What Matters This Week:
The question for agriculture traders this week: Was last week's rally a counter-seasonal blip...or are hedge funds adding length in anticipation of a more structural uptrend?
The macro environment is an important x-factor this week. If crude oil tips over or USD re-strengthens, markets like chicago wheat, soybeans, and bean oil look especially vulnerable from a negative seasonals + bearish structure standpoint.
Watch this week:
Seasonals: Will the strongly negative late-July seasonal trend pull expensive and overbought markets like chicago wheat, soybeans, and bean oil lower?
Macro: Are positive inflation expectations and better overall risk sentiment enough to bring some structural money back into agriculture markets?
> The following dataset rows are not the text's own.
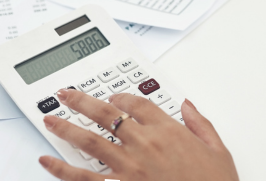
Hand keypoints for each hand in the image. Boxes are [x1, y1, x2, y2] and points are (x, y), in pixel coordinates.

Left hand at [38, 88, 238, 180]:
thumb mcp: (217, 150)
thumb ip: (200, 123)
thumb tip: (188, 106)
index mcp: (167, 130)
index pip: (136, 103)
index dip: (120, 96)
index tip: (112, 97)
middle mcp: (144, 144)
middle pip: (106, 114)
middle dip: (82, 102)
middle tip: (65, 94)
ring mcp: (129, 168)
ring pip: (90, 141)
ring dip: (66, 128)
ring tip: (49, 118)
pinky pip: (85, 179)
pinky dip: (63, 170)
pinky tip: (47, 162)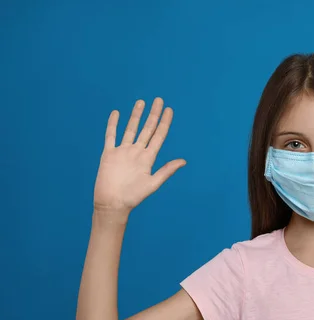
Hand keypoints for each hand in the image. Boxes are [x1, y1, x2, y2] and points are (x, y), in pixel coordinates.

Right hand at [93, 97, 185, 212]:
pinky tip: (116, 113)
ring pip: (130, 129)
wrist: (112, 204)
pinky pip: (111, 136)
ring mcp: (123, 152)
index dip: (164, 123)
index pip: (159, 136)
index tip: (169, 110)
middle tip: (159, 100)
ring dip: (136, 115)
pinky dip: (113, 124)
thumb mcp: (153, 183)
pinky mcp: (109, 154)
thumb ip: (167, 170)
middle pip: (147, 129)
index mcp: (148, 158)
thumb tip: (183, 161)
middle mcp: (136, 152)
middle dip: (153, 114)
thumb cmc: (133, 197)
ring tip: (141, 102)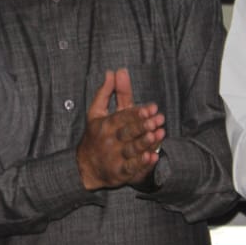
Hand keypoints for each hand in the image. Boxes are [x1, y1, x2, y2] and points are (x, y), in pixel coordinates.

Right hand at [76, 69, 165, 190]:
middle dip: (142, 126)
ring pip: (132, 149)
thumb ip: (107, 91)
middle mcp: (109, 140)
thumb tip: (114, 71)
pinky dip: (142, 163)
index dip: (137, 113)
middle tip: (158, 119)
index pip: (122, 117)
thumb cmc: (96, 135)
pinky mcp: (121, 172)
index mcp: (104, 124)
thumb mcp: (97, 112)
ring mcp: (115, 157)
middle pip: (127, 132)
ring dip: (145, 142)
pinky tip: (153, 157)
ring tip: (159, 134)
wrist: (86, 167)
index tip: (152, 108)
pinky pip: (132, 168)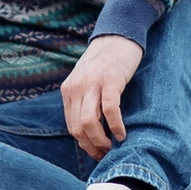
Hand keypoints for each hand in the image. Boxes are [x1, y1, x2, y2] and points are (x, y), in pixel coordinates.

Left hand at [61, 35, 141, 159]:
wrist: (118, 34)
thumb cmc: (105, 61)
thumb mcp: (86, 80)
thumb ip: (83, 100)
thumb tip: (89, 131)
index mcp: (68, 90)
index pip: (71, 126)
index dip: (84, 144)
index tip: (96, 152)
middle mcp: (76, 87)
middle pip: (77, 128)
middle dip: (91, 146)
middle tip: (105, 155)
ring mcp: (92, 83)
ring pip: (89, 122)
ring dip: (101, 141)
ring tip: (112, 148)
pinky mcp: (111, 80)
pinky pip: (110, 110)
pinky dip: (115, 126)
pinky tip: (122, 134)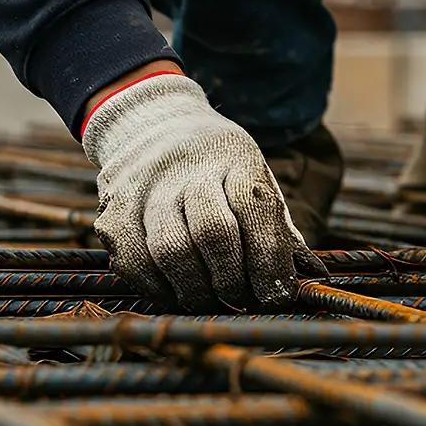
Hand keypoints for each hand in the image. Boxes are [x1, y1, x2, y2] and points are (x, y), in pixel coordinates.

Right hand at [82, 71, 319, 308]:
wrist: (151, 124)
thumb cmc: (217, 166)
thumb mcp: (254, 175)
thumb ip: (277, 225)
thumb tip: (311, 275)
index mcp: (231, 156)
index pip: (255, 208)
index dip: (270, 260)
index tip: (278, 294)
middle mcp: (184, 168)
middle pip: (212, 231)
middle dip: (233, 279)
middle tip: (242, 300)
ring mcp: (143, 188)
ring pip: (169, 251)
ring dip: (196, 291)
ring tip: (211, 301)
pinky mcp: (113, 212)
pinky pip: (134, 263)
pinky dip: (159, 290)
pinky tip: (177, 293)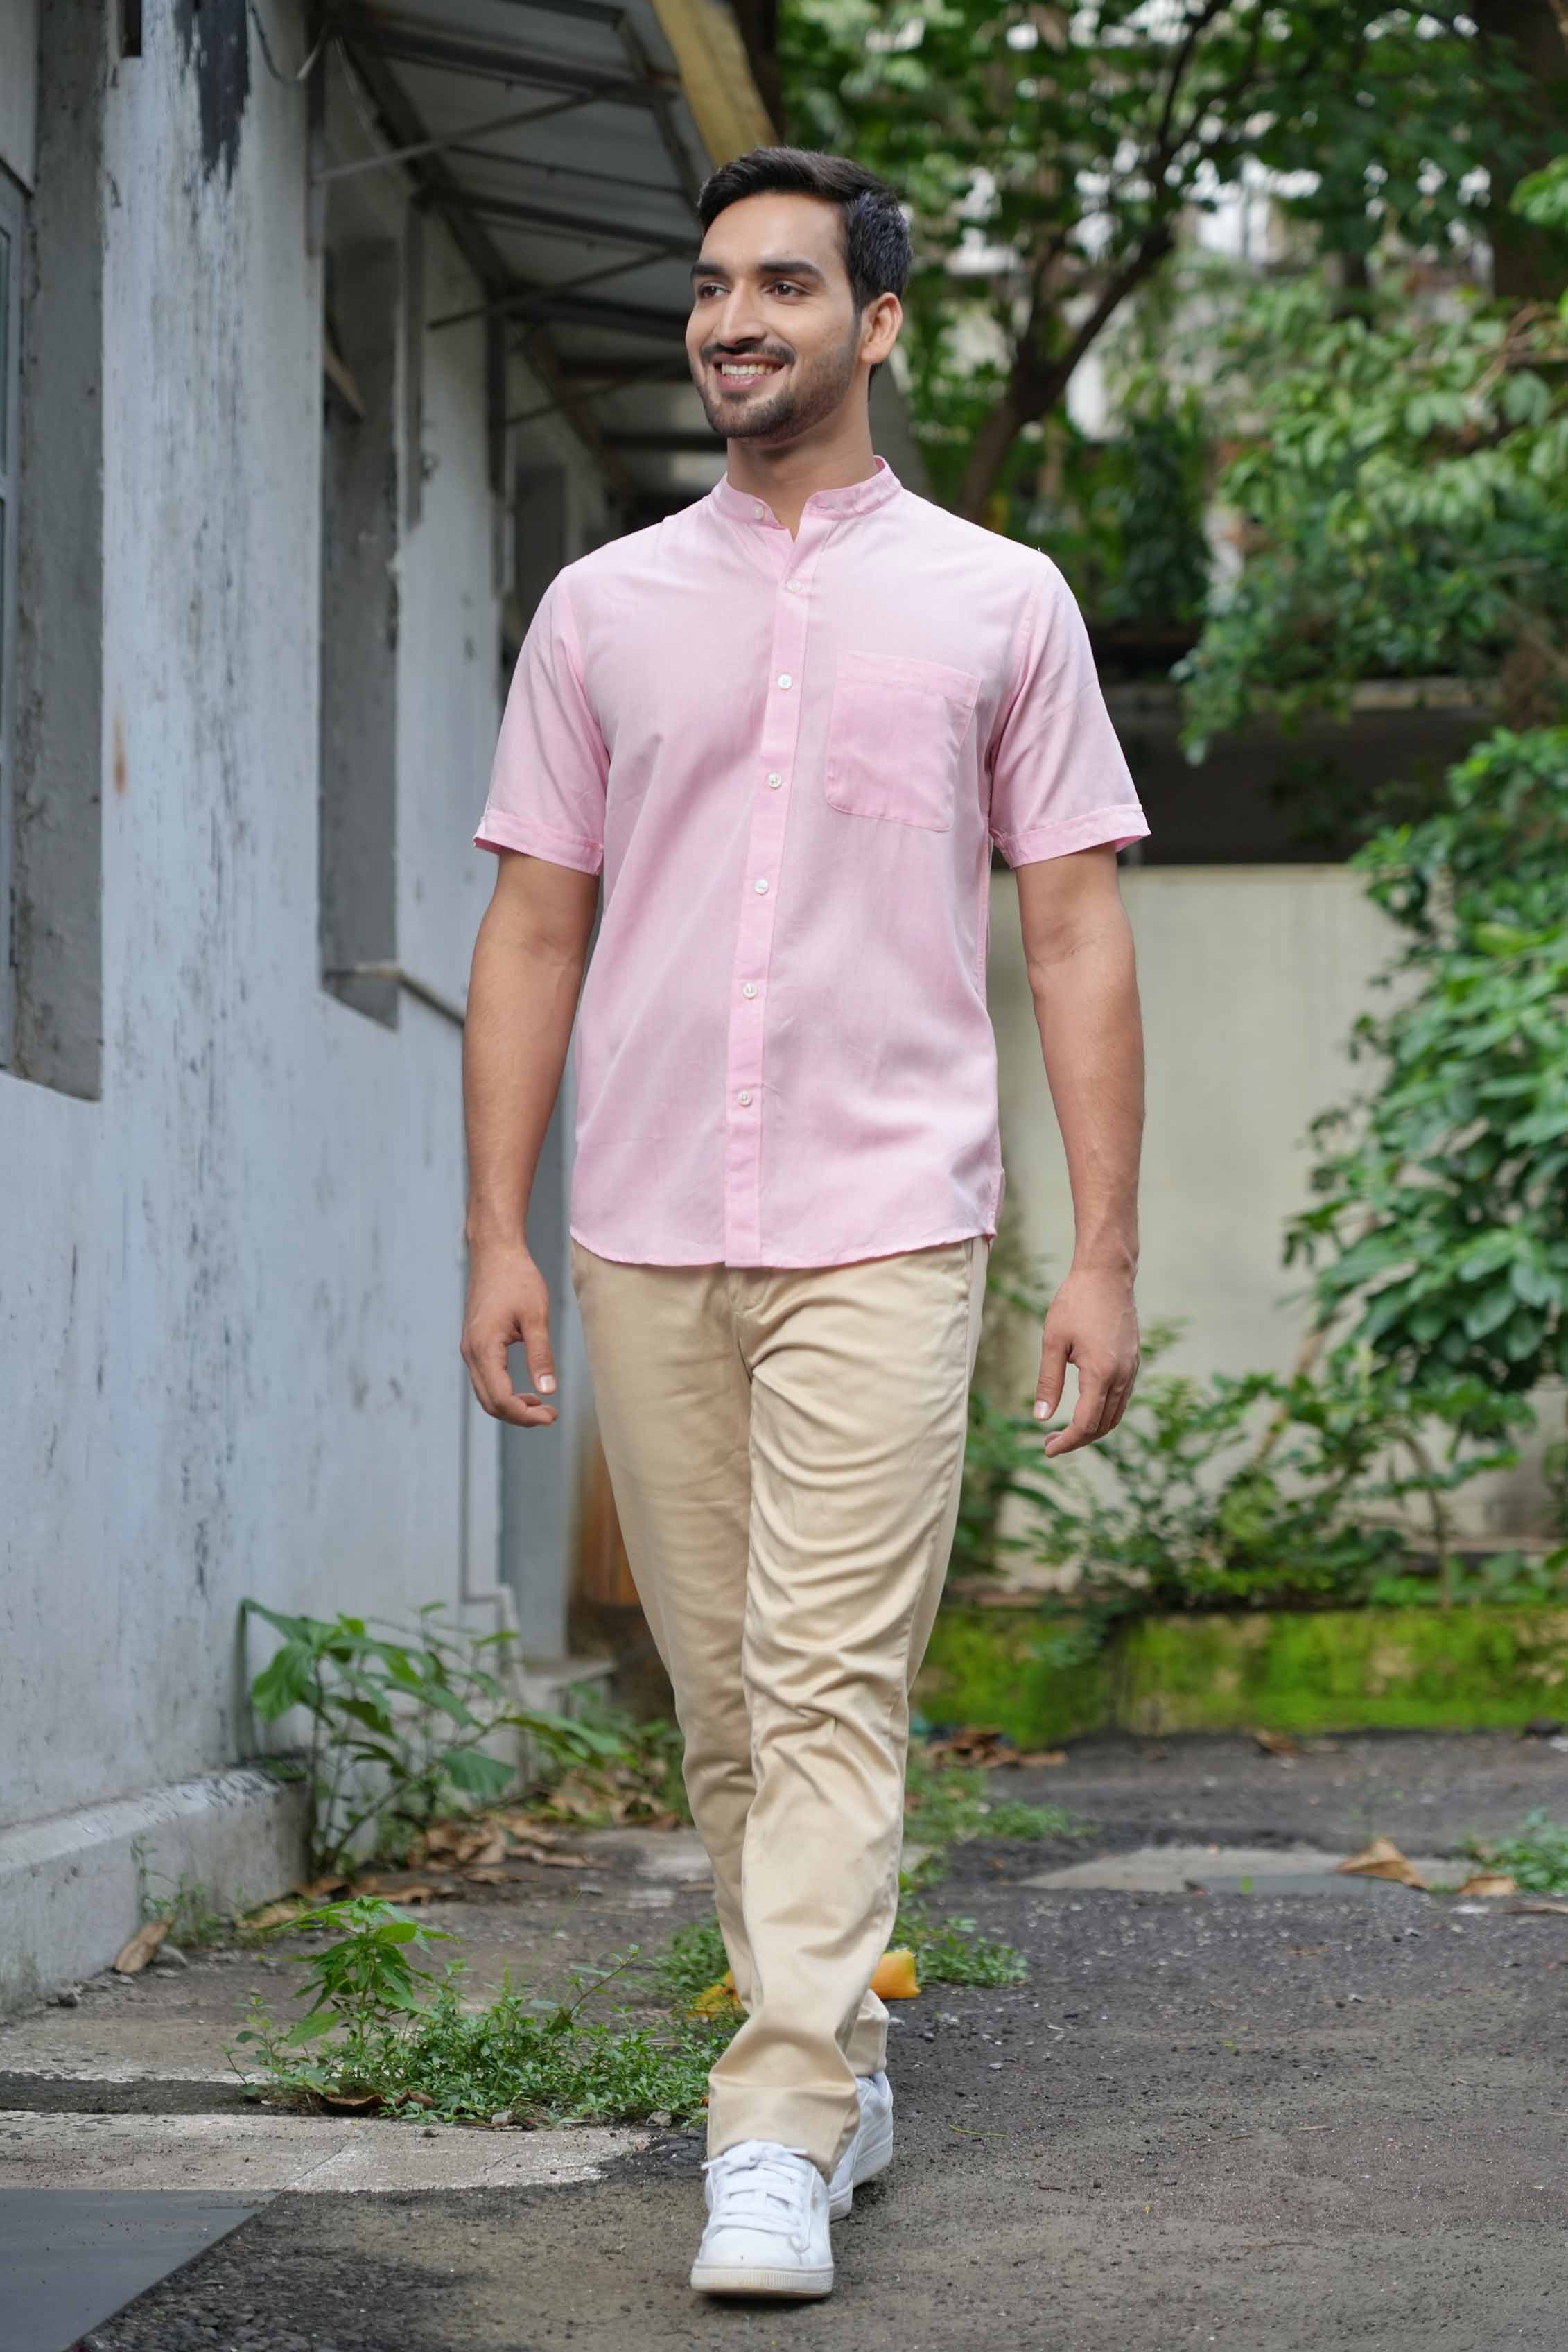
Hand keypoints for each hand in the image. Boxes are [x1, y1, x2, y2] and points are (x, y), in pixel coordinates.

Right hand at [461, 1239, 559, 1427]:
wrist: (495, 1253)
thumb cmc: (517, 1279)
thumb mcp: (536, 1317)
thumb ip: (541, 1355)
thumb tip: (549, 1390)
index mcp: (484, 1348)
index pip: (501, 1398)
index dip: (526, 1415)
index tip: (552, 1417)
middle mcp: (471, 1352)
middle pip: (490, 1403)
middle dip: (519, 1416)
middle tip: (550, 1417)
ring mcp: (470, 1349)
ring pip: (486, 1394)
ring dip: (512, 1406)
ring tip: (542, 1408)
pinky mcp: (474, 1344)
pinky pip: (486, 1379)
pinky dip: (505, 1392)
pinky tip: (528, 1391)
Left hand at [1032, 1267, 1138, 1456]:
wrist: (1107, 1274)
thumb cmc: (1075, 1303)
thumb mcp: (1053, 1342)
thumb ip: (1048, 1382)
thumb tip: (1040, 1417)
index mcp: (1101, 1374)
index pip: (1086, 1424)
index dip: (1067, 1442)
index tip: (1047, 1449)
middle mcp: (1123, 1376)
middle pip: (1103, 1426)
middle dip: (1077, 1440)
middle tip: (1049, 1442)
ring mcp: (1132, 1370)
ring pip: (1115, 1415)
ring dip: (1092, 1429)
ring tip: (1064, 1430)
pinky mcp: (1134, 1362)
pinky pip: (1122, 1399)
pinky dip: (1104, 1412)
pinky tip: (1084, 1408)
Watch U.S. stimulus negotiations this week, watch any U.S.-China trade headlines, and watch price action in S&P / Crude / USD.
Chart of the Week: Hedge funds have been on a buying spree over the past month and there are now seven agriculture markets that look expensive and overbought: soybeans, chicago wheat, soybean oil, matif rapeseed, canola seed, feeder cattle, and white sugar.